Stare Žage (/sl/; formerly also Stara žaga; Altsag, Gottscheerish: Autshug or Aotschock) is a settlement in the Municipality of Dolenjske Toplice in Slovenia. The area is part of the historical region of Lower Carniola. The municipality is now included in the Southeast Slovenia Statistical Region.

==Name==
The Slovene name Stare Žage is semantically identical to the standard German name Altsag. They both mean 'old sawmill(s)' and are derived from German Säge 'sawmill', referring to the many sawmills formerly in the village.

==History==
Stare Žage was a Gottschee German village. In the land register of 1574 it consisted of one full farm divided into two half-farms, with a population between 5 and 10. Before the Second World War, the village had seventeen houses and a population of 98. There were 17 water-powered sawmills in the village and nine mills in the village. After the war only one sawmill and one mill remained, both non-functional. There was also a restaurant in Stare Žage before the Second World War, run by the Petschauer (Pečaver) family and known as the Gasthaus Felsenkeller (literally, 'rock cellar inn') or Pri bikabirtu.

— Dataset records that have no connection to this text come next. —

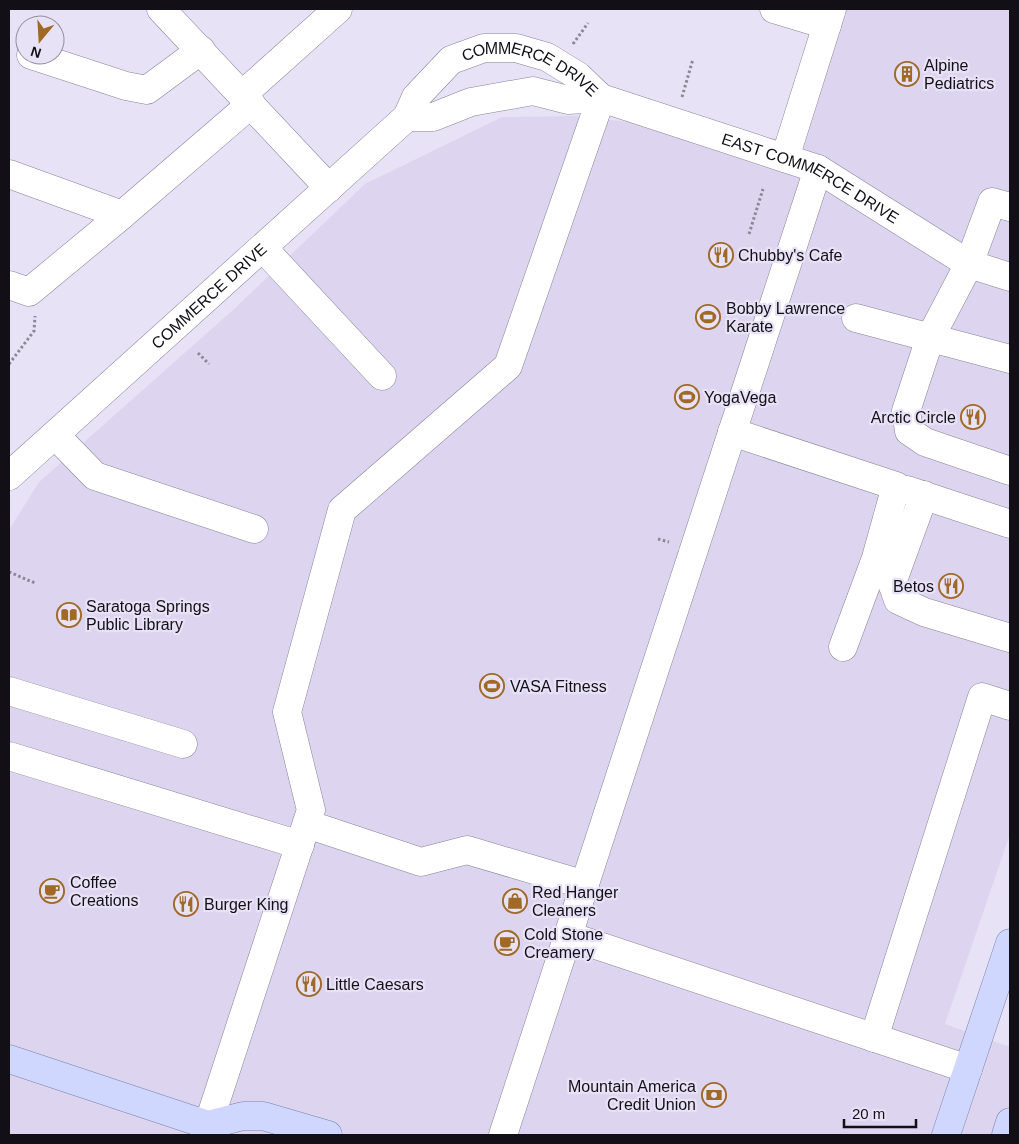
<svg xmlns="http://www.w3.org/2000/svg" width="1019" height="1144" font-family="Arial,sans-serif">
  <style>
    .built { fill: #ddd4f0 }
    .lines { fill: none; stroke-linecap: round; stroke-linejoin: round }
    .minor-casing { stroke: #898396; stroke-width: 29 }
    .major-casing { stroke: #7880ad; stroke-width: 29 }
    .path { stroke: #8b8795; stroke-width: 3; stroke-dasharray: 2.5 2.5; stroke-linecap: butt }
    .minor { stroke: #fff; stroke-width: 28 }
    .major { stroke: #cfd7ff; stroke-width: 28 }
    .labels { text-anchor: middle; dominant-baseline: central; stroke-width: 4.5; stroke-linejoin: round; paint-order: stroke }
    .poi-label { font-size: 16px; fill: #121016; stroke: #e8e2f7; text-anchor: start }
    .street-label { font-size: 16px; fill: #121016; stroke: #e8e2f7 }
  </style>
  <rect width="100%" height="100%" fill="#e8e2f7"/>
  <!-- built -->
  <path class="built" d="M846 9H1010V834L945 1024 1010 1047V1135H9V530L39 482 233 310 365 184 502 117 576 116 805 142Z"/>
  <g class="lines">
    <defs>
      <g id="minor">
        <path d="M161 9 329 188"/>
        <path d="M774 9 827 25"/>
        <path d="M31 55 126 86 147 90 201 50"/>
        <path d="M242 95 338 9"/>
        <path id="s1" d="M407 117H433L471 102 533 91 568 100 601 98 818 169 969 264 1010 277"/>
        <path d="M785 158 832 9"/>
        <path d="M9 174 122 215 251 104"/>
        <path d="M1010 207 992 202 969 264 930 338 906 411 909 431 925 442 1010 471"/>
        <path d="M263 248 382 376"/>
        <path d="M9 285 29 292 122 215"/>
        <path d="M856 318 1010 359"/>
        <path d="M732 432 896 486 876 558 843 647"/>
        <path d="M55 435 95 476 254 529"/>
        <path id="s2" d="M9 476 407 117 416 97 451 60 484 48H516L547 57 578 76 601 98"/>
        <path d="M907 490 1010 524"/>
        <path d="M924 495 892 583 898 600 924 612 1010 638"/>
        <path d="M9 691 183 744"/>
        <path d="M9 756 300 845"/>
        <path d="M307 824 421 862 467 850 585 885"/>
        <path d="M569 936 968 1069"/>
        <path d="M874 1038 982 697 1010 706"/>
        <path d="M208 1125 311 810 287 712 342 510 508 366 601 98"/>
        <path d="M503 1135 818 169"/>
      </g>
      <path id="major" d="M9 1059 208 1125 243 1116H263L328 1135
        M946 1135 1010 943
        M1006 1135 1010 1122"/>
    </defs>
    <!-- minor casing -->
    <use href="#minor" class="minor-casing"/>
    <!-- major casing -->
    <use href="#major" class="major-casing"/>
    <!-- path -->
    <path class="path" d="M573 44 588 23
      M682 97 693 59
      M749 234 763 189
      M198 353 209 364
      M9 364 34 331 35 316
      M658 539 669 542
      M9 572 35 583"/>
    <!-- minor -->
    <use href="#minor" class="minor"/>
    <!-- major -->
    <use href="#major" class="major"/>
  </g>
  <!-- icons -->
  <defs>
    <symbol id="building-ring" viewBox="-11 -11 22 22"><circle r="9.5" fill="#e8e2f7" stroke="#a06925" stroke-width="1.5"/><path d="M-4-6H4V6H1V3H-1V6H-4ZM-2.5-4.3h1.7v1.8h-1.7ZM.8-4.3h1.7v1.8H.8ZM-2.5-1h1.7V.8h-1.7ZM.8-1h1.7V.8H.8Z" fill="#a06925"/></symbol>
    <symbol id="restaurant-ring" viewBox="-11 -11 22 22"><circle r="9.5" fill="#e8e2f7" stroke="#a06925" stroke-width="1.5"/><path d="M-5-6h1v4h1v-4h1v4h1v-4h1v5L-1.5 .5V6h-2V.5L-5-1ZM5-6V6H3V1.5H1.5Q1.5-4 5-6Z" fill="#a06925"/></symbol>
    <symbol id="stadium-ring" viewBox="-11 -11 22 22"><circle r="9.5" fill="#e8e2f7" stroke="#a06925" stroke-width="1.5"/><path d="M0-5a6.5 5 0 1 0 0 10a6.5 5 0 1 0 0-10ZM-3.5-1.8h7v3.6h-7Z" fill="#a06925"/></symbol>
    <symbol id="library-ring" viewBox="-11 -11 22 22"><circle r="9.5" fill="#e8e2f7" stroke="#a06925" stroke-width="1.5"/><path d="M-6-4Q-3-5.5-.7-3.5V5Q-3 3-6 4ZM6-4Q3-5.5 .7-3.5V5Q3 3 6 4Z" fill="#a06925"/></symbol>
    <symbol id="cafe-ring" viewBox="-11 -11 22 22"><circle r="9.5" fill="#e8e2f7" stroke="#a06925" stroke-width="1.5"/><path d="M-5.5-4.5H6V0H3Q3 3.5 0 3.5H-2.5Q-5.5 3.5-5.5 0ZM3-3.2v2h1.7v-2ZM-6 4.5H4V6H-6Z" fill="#a06925"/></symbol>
    <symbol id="shop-ring" viewBox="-11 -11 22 22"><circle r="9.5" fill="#e8e2f7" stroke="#a06925" stroke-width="1.5"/><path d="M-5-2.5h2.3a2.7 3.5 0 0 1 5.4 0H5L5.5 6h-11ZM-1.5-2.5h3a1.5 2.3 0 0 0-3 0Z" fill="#a06925"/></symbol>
    <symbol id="bank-ring" viewBox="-11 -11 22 22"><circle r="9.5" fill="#e8e2f7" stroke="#a06925" stroke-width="1.5"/><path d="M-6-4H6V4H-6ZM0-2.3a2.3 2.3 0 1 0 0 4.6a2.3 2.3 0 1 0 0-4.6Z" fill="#a06925"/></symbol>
  </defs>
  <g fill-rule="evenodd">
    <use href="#building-ring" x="893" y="60" width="28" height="28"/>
    <use href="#restaurant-ring" x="707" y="241" width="28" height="28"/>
    <use href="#stadium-ring" x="694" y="303" width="28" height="28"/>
    <use href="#stadium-ring" x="673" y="383" width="28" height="28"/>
    <use href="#restaurant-ring" x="959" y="403" width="28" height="28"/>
    <use href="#restaurant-ring" x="937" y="572" width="28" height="28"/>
    <use href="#library-ring" x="55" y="601" width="28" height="28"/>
    <use href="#stadium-ring" x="478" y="672" width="28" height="28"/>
    <use href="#cafe-ring" x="38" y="877" width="28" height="28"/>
    <use href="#shop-ring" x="501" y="887" width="28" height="28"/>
    <use href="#restaurant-ring" x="172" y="890" width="28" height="28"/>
    <use href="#cafe-ring" x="493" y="929" width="28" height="28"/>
    <use href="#restaurant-ring" x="295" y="970" width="28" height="28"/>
    <use href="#bank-ring" x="700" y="1081" width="28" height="28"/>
  </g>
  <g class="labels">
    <!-- poi labels -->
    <g class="poi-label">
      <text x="924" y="65">Alpine<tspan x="924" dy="18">Pediatrics</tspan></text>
      <text x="738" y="255">Chubby's Cafe</text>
      <text x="726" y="308">Bobby Lawrence<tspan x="726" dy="18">Karate</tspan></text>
      <text x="704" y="397">YogaVega</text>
      <text x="956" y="417" text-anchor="end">Arctic Circle</text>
      <text x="934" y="586" text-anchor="end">Betos</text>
      <text x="86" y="606">Saratoga Springs<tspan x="86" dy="18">Public Library</tspan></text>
      <text x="510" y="686">VASA Fitness</text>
      <text x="70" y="882">Coffee<tspan x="70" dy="18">Creations</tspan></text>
      <text x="532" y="892">Red Hanger<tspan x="532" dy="18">Cleaners</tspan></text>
      <text x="204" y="904">Burger King</text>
      <text x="524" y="934">Cold Stone<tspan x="524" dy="18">Creamery</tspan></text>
      <text x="326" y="984">Little Caesars</text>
      <text x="696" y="1086" text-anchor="end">Mountain America<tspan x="696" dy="18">Credit Union</tspan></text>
    </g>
    <!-- street labels -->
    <g class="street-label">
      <text stroke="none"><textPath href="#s2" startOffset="695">COMMERCE DRIVE</textPath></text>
      <text stroke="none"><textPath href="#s1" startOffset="424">EAST COMMERCE DRIVE</textPath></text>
      <text stroke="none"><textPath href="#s2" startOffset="269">COMMERCE DRIVE</textPath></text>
    </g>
  </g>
  <!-- border -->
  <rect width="1019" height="1144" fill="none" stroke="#121016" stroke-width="20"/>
  <!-- north arrow -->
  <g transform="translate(40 40) rotate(198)"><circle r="24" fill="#e8e2f7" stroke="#928e9d"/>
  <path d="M0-4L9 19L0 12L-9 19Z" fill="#a06925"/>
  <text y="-8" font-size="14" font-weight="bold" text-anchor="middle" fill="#121016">N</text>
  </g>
  <!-- scale -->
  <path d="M844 1119v8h72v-8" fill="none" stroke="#121016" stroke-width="2.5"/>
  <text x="852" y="1119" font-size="15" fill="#121016" stroke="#e8e2f7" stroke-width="4" paint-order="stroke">20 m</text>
</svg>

Most of the population was evicted in the fall of 1941. Italian forces burned most of the houses and other buildings in the village during the Rog Offensive in 1942. From 1943 to 1945 Partisan workshops operated in some of the houses, and there were also warehouses for medical supplies and a small electrical power plant. After the war much of the village's architectural heritage was deliberately destroyed and planted over with spruce trees. Only one Gottschee German farmer remained in the village, and the other residents were laborers that had settled there after the war and were employed in nearby towns.

==Church==
The local church is now a ruin. It was dedicated to Saint Michael and was built in the early 18th century.